**What you are asked to do**
When you reach the records below, output every one exactly as written but leave out any pictures.
+++ Supplied entries +++
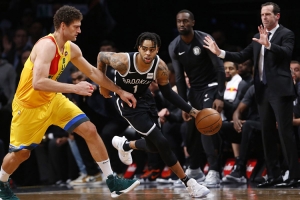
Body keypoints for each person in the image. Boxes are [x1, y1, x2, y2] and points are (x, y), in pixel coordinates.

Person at [0, 6, 140, 200]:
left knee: (90, 130)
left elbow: (92, 72)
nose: (79, 30)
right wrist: (75, 88)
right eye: (76, 26)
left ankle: (112, 181)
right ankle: (1, 183)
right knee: (22, 155)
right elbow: (38, 82)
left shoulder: (71, 48)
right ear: (63, 26)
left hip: (53, 99)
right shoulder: (45, 46)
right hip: (28, 106)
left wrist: (120, 91)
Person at [97, 32, 210, 198]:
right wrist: (103, 85)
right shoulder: (122, 61)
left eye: (152, 49)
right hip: (127, 103)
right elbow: (101, 57)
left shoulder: (160, 67)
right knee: (162, 142)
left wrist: (192, 110)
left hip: (146, 100)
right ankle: (189, 183)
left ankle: (126, 145)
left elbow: (169, 94)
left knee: (154, 147)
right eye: (144, 49)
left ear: (157, 49)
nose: (148, 53)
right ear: (139, 48)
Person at [203, 2, 300, 188]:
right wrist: (220, 52)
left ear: (277, 16)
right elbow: (241, 56)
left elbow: (287, 53)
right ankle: (274, 176)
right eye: (262, 14)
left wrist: (269, 44)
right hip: (262, 92)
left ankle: (295, 176)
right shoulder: (257, 37)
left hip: (280, 92)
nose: (264, 17)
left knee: (285, 133)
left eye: (268, 14)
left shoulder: (286, 34)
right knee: (267, 135)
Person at [168, 9, 226, 187]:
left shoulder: (204, 39)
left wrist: (220, 96)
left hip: (211, 87)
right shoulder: (174, 46)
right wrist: (184, 105)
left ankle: (214, 170)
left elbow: (219, 68)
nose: (182, 24)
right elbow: (179, 78)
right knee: (190, 127)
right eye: (179, 21)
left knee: (205, 125)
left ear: (193, 22)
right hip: (194, 90)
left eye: (185, 21)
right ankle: (194, 168)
+++
**Result of the task**
Body keypoints for each person in the image. Boxes are [x1, y1, x2, y2] and points are (x, y), in pixel coordinates.

Person at [0, 6, 140, 200]:
left knee: (90, 130)
left elbow: (92, 72)
nose: (79, 30)
right wrist: (75, 88)
right eye: (76, 26)
left ankle: (112, 181)
right ankle: (1, 183)
right knee: (22, 155)
right elbow: (38, 82)
left shoulder: (71, 48)
right ear: (63, 26)
left hip: (53, 99)
right shoulder: (45, 46)
right hip: (28, 106)
left wrist: (120, 91)
Person at [97, 32, 210, 198]:
right wrist: (103, 85)
right shoulder: (122, 61)
left eye: (152, 49)
right hip: (127, 103)
right elbow: (101, 57)
left shoulder: (160, 67)
right knee: (162, 142)
left wrist: (192, 110)
left hip: (146, 100)
right ankle: (189, 183)
left ankle: (126, 145)
left elbow: (169, 94)
left knee: (154, 147)
right eye: (144, 49)
left ear: (157, 49)
nose: (148, 53)
right ear: (139, 48)
Person at [203, 2, 300, 188]:
right wrist: (220, 52)
left ear: (277, 16)
right elbow: (241, 56)
left elbow: (287, 53)
right ankle: (274, 176)
right eye: (262, 14)
left wrist: (269, 44)
right hip: (262, 92)
left ankle: (295, 176)
right shoulder: (257, 37)
left hip: (280, 92)
nose: (264, 17)
left knee: (285, 133)
left eye: (268, 14)
left shoulder: (286, 34)
right knee: (267, 135)
Person at [168, 9, 226, 187]:
left shoulder: (204, 39)
left wrist: (220, 96)
left hip: (211, 87)
right shoulder: (174, 46)
right wrist: (184, 105)
left ankle: (214, 170)
left elbow: (219, 68)
nose: (182, 24)
right elbow: (179, 78)
right knee: (190, 127)
right eye: (179, 21)
left knee: (205, 125)
left ear: (193, 22)
right hip: (194, 90)
left eye: (185, 21)
right ankle: (194, 168)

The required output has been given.